Thursday, April 17, 2008

Rivas Road II

Passing the trudging oxcart was easy, but that maneuver put me onto a ten metre stretch of gravel in the middle of the road that had the little Yamaha's rear tire sliding out from under me. Backing off the throttle, I let the bike coast to the ten centimeter lip that led up onto the next section of asphalt. Giving the little 125cc engine a quick shot of gas and leaning back as it reached the blacktop to lighten the front wheel and soften the bump, I jammed the throttle closed. A rear wheel climbing up a ledge like that under power can launch itself into the air and catapult the rider over the handlebars. Grab a handful of clutch, blip the throttle to keep revs up, tap the gear lever down into second with the toe of my boot, let the clutch lever go and accelerate. Slipping around two potholes, I couldn't side step the third one and hit the brakes hard to lessen the impact, then needed a burst of speed to get onto the shoulder and out of the way of the oncoming pickup truck that was roaring towards me down the single lane of pavement in a flurry of dust and flying stones.


I have written before about the experience of traveling by taxi to Rivas on the crumbling, potholed road from San Juan. Now that I have a motorcycle, the trip has taken on a whole new dimension.

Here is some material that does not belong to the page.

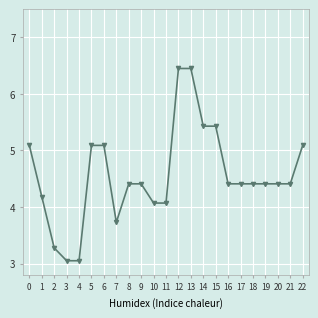

True or false: the data shows 8.2 at 15.

False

Most of the pitfalls are committed to memory and my riding style has adjusted.

Maintaining a good average speed over this course requires a modified off-road style, standing up on the foot pegs over the unavoidable bumps and patches of sand, then steering with the knees to go around the rest, using body English instead of the handlebars to make quick, side to side moves.



Just to make things a bit more interesting, a project was started last month to resurface the entire twenty kilometre length of the road out to the Pan-American highway. Consensus opinion is that the six-month operation should take about a year and a half to complete.

In the meantime, the road is being torn up by heavy machinery, with sections hundreds of yards long left rutted and gravel strewn. Diversions take traffic around the areas currently under work. These can range from a brief detour into a roadside ditch to several hundred metres through the back yards of local farmers. Dodging errant livestock demands especially sharp eyes and quick reactions.

Safety men are placed at either end of these diversions to send traffic through in only one direction at a time, but they often seem to wave everyone through and sometimes I see them sitting by the roadside calmly watching the vehicles go by, oblivious to the honking horns.